Lo que hasta ahora era solo un eslogan de Marine Le Pen, una percepción de los analistas, y un temor expresado en privado por los dirigentes de los partidos tradicionales franceses se ha traducido hoy en números reales, demasiado reales. El Frente Nacional es en este momento el primer partido de Francia en intención de voto para las elecciones europeas de mayo de 2014. Según un sondeo de IFOP para la revista Le Nouvel Observateur publicado este miércoles, si las elecciones europeas fueran hoy, la formación de extrema derecha recibiría casi uno de cada cuatro sufragios, el 24%, dos puntos por delante de la UMP, el partido de oposición de centro derecha, y cinco más que el Partido Socialista (PS), hundido en un 19%.
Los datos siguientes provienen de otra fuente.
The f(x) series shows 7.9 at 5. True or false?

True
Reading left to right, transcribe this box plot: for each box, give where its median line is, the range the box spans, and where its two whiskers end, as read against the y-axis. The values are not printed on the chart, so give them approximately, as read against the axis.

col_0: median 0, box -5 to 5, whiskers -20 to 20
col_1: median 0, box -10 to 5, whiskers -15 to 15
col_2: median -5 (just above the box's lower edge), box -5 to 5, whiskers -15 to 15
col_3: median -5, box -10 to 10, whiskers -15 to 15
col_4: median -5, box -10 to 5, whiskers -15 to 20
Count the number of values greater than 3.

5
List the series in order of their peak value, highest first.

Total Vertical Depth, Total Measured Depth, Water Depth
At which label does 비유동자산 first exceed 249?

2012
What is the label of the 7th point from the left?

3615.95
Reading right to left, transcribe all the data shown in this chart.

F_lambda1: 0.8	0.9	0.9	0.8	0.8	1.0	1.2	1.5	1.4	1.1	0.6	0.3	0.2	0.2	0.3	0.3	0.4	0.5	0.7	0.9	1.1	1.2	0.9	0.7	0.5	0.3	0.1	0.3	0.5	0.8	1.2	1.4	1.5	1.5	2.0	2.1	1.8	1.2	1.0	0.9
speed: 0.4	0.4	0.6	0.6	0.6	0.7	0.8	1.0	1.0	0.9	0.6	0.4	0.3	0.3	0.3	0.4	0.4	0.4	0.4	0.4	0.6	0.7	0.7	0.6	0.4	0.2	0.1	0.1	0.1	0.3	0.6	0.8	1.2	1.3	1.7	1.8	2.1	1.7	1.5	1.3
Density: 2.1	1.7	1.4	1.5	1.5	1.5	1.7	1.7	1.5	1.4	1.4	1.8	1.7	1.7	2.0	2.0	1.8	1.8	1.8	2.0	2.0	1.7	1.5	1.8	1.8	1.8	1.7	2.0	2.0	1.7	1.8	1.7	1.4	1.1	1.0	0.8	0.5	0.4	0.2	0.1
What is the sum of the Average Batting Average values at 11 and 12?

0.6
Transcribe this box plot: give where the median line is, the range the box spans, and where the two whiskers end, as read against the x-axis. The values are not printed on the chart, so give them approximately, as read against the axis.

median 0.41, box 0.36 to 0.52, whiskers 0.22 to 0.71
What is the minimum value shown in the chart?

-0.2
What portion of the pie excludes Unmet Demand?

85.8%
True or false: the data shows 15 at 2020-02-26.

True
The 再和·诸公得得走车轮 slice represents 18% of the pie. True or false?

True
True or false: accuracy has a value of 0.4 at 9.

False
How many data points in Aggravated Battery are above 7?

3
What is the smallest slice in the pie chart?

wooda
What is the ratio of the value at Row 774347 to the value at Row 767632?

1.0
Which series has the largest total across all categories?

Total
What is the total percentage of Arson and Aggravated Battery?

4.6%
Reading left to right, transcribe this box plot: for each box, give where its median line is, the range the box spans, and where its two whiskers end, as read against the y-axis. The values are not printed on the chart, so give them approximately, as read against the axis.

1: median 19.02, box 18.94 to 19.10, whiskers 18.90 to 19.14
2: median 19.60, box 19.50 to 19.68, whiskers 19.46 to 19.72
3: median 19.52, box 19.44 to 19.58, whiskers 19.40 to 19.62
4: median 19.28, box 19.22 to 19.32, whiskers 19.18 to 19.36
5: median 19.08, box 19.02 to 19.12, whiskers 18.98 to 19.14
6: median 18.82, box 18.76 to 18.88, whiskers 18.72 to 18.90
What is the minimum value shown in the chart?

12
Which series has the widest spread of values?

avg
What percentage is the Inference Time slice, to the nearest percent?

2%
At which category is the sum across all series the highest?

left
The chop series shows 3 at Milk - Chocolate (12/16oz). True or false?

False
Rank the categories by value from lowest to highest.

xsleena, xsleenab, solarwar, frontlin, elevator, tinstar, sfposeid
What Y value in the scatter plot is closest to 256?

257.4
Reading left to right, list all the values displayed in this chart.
Las cifras son de escalofrío, pero no cuentan el dato más importante: es la primera vez en la historia de Francia que el Frente Nacional, el partido neofascista fundado en 1972 por Jean-Marie Le Pen, un paracaidista filonazi que combatió en las guerras de Argelia e Indochina, aparece en cabeza en un sondeo referido a una elección de nivel nacional.
La labor de renovación estética e ideológica desarrollada por Marine Le Pen, hija del fundador, desde que accedió a la presidencia del partido en enero de 2011, ha logrado en solo dos años lo que su padre nunca consiguió: situarse a la vez por delante de los socialistas y de la derecha exgaullista.
El sondeo confirma lo que muchos especialistas venían advirtiendo en los últimos meses, que el Frente Nacional ha dejado de ser un partido marginal, una especie de grupo salvaje y apestado, para colocarse poco a poco en pleno centro del juego político. Esa constatación explica además los extraños movimientos realizados por los dos grandes partidos en las últimas semanas, sobre todo las palabras pronunciadas por Manuel Valls, ministro del Interior, contra los gitanos europeos que “no quieren integrarse”, y su anuncio de que Francia se opondrá a la entrada de Bulgaria y Rumanía en el espacio Schengen, que suscitaron una enorme polémica en la izquierda pero que no han sido corregidas por el presidente, François Hollande.
El cambio de discurso del Gobierno ha contribuido sin duda a la legitimación progresiva de las tesis xenófobas y, por tanto, del ideario del Frente Nacional, aunque ese fenómeno se pudo advertir netamente en la campaña presidencial de 2012, cuando Nicolas Sarkozy copió sin el menor rubor distintos puntos del programa electoral de la extrema derecha para intentar —y conseguir— reducir la distancia que le separaba de Hollande.
El auge del Frente Nacional se ha ido haciendo más patente a medida que los socialistas se han revelado incapaces de mejorar las cifras de paro y de atenuar la sensación de desamparo ante la Globalización y de antieuropeísmo que atenaza a muchos franceses. Al aplicar casi al pie de la letra, aunque a un ritmo mucho más suave que el adoptado por países como España, las reformas y medidas económicas neoliberales impuestas por los poderes financieros, por Berlín y por Bruselas —a las que se opone totalmente Le Pen, en su nuevo rol de líder antisistema—, Hollande y la mayoría socialista han perdido no solo el apoyo de la izquierda radical y de muchos ecologistas, sino gran parte del mandato electoral recibido en las urnas de las presidenciales y las legislativas. Y la única reacción visible ha consistido en lanzar a Manuel Valls al mercadeo de los votos, renunciando a la tradición humanista del partido y alentando el miedo al colectivo más débil y precario, los 20.000 romaníes que se buscan la vida en Francia, la mitad de los cuales son niños.